Sunday 3 January 2021

Debugging .1x / RADIUS on 3850 Switches

It used to be you could simply enable the AAA and/or RADIUS debugs & review the outputs at your leisure via your favourite syslog analysis tool, such as Splunk or ELK stack. But on the 3650 & 3850 switches that's not the case, you have to use traces which aren't sent to syslog.
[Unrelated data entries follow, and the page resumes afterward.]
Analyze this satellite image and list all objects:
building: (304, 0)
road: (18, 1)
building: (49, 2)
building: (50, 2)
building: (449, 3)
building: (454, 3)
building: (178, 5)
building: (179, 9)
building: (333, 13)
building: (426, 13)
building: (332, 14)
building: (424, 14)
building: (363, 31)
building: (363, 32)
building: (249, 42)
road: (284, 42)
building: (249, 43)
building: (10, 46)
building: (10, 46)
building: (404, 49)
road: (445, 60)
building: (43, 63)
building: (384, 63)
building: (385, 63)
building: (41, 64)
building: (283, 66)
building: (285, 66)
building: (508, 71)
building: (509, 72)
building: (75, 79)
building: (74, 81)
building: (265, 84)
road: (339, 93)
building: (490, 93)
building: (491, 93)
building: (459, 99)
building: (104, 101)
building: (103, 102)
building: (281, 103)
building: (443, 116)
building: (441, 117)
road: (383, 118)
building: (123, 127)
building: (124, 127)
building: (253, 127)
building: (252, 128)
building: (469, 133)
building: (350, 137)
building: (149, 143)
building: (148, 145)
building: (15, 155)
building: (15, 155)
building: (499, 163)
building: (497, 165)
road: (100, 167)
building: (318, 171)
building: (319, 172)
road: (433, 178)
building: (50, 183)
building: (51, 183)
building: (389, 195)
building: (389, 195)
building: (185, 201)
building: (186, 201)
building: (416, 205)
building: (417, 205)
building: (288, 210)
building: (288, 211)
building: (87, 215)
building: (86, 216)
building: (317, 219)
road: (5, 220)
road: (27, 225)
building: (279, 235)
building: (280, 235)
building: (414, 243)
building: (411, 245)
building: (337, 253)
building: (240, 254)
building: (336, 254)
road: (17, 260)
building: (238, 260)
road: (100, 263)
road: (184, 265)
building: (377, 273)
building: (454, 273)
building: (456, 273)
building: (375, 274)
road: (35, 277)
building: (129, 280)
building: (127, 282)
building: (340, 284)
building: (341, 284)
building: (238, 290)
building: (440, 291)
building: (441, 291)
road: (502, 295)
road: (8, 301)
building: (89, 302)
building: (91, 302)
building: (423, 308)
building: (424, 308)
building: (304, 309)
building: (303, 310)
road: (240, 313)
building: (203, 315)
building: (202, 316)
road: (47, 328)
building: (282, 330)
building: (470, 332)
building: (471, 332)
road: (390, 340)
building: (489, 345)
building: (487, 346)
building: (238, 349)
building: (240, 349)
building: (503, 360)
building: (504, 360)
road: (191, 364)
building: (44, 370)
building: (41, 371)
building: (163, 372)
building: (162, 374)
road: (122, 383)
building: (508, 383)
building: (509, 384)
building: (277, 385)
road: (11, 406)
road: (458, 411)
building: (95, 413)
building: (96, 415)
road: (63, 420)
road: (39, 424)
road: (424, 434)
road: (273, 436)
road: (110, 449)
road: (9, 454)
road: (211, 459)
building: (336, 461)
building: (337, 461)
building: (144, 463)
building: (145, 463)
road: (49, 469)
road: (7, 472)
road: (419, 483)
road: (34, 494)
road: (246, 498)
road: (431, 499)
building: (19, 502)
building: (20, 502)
Amended process below, though do note that the commands changed between IOS XE 3.x & 16.x releases.

 

First of all enable rotating the traces between files, so that you don't overwrite the outputs accidentally:

request platform software trace rotate all

Enable the traces that cover .1x, AAA & RADIUS:

set platform software trace smd R0 radius debug
set platform software trace smd R0 dot1x-all debug
set platform software trace smd R0 auth-mgr-all debug
set platform software trace smd R0 epm-all debug


Reproduce the issue & view the last 1,000 lines of traces:

show platform software trace message smd switch active R0

To view more traces requires exporting the traces for a set time period, then uploading off the switch:

request platform software trace archive last x days target flash:blah
copy flash:blah ftp:


Once you're done, return the traces to their usual state:

set platform software trace smd R0 radius notice
set platform software trace smd R0 dot1x-all notice
set platform software trace smd R0 auth-mgr-all notice
set platform software trace smd R0 epm-all notice



Which segways into why I'm writing about this...Had to diagnose wired .1x authentication failures that turned out to be a bug where a 3850 with equal cost uplinks (pretty common!) will chew up some of the RADIUS Access-Requests. Fun part is the RADIUS server never replies to the broken RADIUS message, so the switch then thinks the RADIUS server is timing out & marks it dead, which you'll see along with incrementing timeouts under show aaa servers. This was fixed in IOS XE 16.9.6.